Work instruction: The listing must be reproduced in full, exactly as it stands.

-- Opening Marker --

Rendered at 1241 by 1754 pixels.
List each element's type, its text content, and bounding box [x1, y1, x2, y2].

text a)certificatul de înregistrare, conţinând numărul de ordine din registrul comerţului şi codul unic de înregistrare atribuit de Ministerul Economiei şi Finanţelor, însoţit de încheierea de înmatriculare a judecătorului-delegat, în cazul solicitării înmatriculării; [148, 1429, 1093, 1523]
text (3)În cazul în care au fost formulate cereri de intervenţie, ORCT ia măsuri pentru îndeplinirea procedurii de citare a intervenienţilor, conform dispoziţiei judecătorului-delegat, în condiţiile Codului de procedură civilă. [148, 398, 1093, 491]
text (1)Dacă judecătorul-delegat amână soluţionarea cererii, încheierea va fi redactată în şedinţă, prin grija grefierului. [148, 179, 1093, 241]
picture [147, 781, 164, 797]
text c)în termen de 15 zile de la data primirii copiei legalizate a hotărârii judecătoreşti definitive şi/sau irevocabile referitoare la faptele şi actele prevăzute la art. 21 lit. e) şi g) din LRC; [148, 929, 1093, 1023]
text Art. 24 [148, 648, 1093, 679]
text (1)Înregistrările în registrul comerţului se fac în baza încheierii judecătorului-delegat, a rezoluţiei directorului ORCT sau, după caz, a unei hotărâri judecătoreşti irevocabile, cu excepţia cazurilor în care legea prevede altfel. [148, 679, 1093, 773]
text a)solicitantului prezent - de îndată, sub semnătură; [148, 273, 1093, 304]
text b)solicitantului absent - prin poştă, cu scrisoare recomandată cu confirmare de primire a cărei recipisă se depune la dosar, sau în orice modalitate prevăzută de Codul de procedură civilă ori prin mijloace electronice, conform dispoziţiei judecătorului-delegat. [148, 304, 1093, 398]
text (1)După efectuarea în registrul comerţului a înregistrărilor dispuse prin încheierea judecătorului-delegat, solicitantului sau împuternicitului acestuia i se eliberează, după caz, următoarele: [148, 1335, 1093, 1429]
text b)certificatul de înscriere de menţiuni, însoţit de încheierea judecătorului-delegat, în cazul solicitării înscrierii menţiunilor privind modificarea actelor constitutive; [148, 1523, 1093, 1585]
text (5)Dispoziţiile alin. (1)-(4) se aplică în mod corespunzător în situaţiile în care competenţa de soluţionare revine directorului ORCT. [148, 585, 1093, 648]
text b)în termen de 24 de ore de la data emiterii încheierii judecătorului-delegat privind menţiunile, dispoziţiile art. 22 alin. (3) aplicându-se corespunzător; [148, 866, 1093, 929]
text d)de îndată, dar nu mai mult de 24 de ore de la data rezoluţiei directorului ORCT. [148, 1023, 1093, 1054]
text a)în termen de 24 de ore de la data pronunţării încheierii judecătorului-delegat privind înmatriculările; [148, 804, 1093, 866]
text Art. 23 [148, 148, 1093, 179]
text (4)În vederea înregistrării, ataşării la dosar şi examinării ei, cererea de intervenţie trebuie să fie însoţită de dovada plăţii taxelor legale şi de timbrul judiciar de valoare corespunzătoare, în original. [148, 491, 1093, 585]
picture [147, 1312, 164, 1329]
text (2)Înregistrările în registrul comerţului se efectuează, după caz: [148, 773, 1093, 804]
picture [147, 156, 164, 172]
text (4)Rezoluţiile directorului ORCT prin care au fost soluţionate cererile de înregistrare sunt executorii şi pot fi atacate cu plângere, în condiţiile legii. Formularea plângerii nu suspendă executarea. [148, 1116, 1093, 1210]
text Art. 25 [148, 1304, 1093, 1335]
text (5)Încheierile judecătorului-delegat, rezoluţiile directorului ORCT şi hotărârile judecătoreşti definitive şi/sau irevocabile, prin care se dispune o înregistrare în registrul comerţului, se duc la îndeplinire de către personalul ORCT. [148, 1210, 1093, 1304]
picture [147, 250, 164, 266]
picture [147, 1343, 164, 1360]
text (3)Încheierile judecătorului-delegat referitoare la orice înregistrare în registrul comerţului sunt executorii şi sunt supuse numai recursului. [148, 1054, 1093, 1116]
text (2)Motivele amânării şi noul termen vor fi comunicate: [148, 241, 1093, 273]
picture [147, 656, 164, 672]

-- Closing Marker --

Solution to this task:
Rendered at 1241 by 1754 pixels.
List each element's type, its text content, and bounding box [x1, y1, x2, y2].

text a)certificatul de înregistrare, conţinând numărul de ordine din registrul comerţului şi codul unic de înregistrare atribuit de Ministerul Economiei şi Finanţelor, însoţit de încheierea de înmatriculare a judecătorului-delegat, în cazul solicitării înmatriculării; [148, 1429, 1093, 1523]
text (3)În cazul în care au fost formulate cereri de intervenţie, ORCT ia măsuri pentru îndeplinirea procedurii de citare a intervenienţilor, conform dispoziţiei judecătorului-delegat, în condiţiile Codului de procedură civilă. [148, 398, 1093, 491]
text (1)Dacă judecătorul-delegat amână soluţionarea cererii, încheierea va fi redactată în şedinţă, prin grija grefierului. [148, 179, 1093, 241]
picture [147, 781, 164, 797]
text c)în termen de 15 zile de la data primirii copiei legalizate a hotărârii judecătoreşti definitive şi/sau irevocabile referitoare la faptele şi actele prevăzute la art. 21 lit. e) şi g) din LRC; [148, 929, 1093, 1023]
text Art. 24 [148, 648, 1093, 679]
text (1)Înregistrările în registrul comerţului se fac în baza încheierii judecătorului-delegat, a rezoluţiei directorului ORCT sau, după caz, a unei hotărâri judecătoreşti irevocabile, cu excepţia cazurilor în care legea prevede altfel. [148, 679, 1093, 773]
text a)solicitantului prezent - de îndată, sub semnătură; [148, 273, 1093, 304]
text b)solicitantului absent - prin poştă, cu scrisoare recomandată cu confirmare de primire a cărei recipisă se depune la dosar, sau în orice modalitate prevăzută de Codul de procedură civilă ori prin mijloace electronice, conform dispoziţiei judecătorului-delegat. [148, 304, 1093, 398]
text (1)După efectuarea în registrul comerţului a înregistrărilor dispuse prin încheierea judecătorului-delegat, solicitantului sau împuternicitului acestuia i se eliberează, după caz, următoarele: [148, 1335, 1093, 1429]
text b)certificatul de înscriere de menţiuni, însoţit de încheierea judecătorului-delegat, în cazul solicitării înscrierii menţiunilor privind modificarea actelor constitutive; [148, 1523, 1093, 1585]
text (5)Dispoziţiile alin. (1)-(4) se aplică în mod corespunzător în situaţiile în care competenţa de soluţionare revine directorului ORCT. [148, 585, 1093, 648]
text b)în termen de 24 de ore de la data emiterii încheierii judecătorului-delegat privind menţiunile, dispoziţiile art. 22 alin. (3) aplicându-se corespunzător; [148, 866, 1093, 929]
text d)de îndată, dar nu mai mult de 24 de ore de la data rezoluţiei directorului ORCT. [148, 1023, 1093, 1054]
text a)în termen de 24 de ore de la data pronunţării încheierii judecătorului-delegat privind înmatriculările; [148, 804, 1093, 866]
text Art. 23 [148, 148, 1093, 179]
text (4)În vederea înregistrării, ataşării la dosar şi examinării ei, cererea de intervenţie trebuie să fie însoţită de dovada plăţii taxelor legale şi de timbrul judiciar de valoare corespunzătoare, în original. [148, 491, 1093, 585]
picture [147, 1312, 164, 1329]
text (2)Înregistrările în registrul comerţului se efectuează, după caz: [148, 773, 1093, 804]
picture [147, 156, 164, 172]
text (4)Rezoluţiile directorului ORCT prin care au fost soluţionate cererile de înregistrare sunt executorii şi pot fi atacate cu plângere, în condiţiile legii. Formularea plângerii nu suspendă executarea. [148, 1116, 1093, 1210]
text Art. 25 [148, 1304, 1093, 1335]
text (5)Încheierile judecătorului-delegat, rezoluţiile directorului ORCT şi hotărârile judecătoreşti definitive şi/sau irevocabile, prin care se dispune o înregistrare în registrul comerţului, se duc la îndeplinire de către personalul ORCT. [148, 1210, 1093, 1304]
picture [147, 250, 164, 266]
picture [147, 1343, 164, 1360]
text (3)Încheierile judecătorului-delegat referitoare la orice înregistrare în registrul comerţului sunt executorii şi sunt supuse numai recursului. [148, 1054, 1093, 1116]
text (2)Motivele amânării şi noul termen vor fi comunicate: [148, 241, 1093, 273]
picture [147, 656, 164, 672]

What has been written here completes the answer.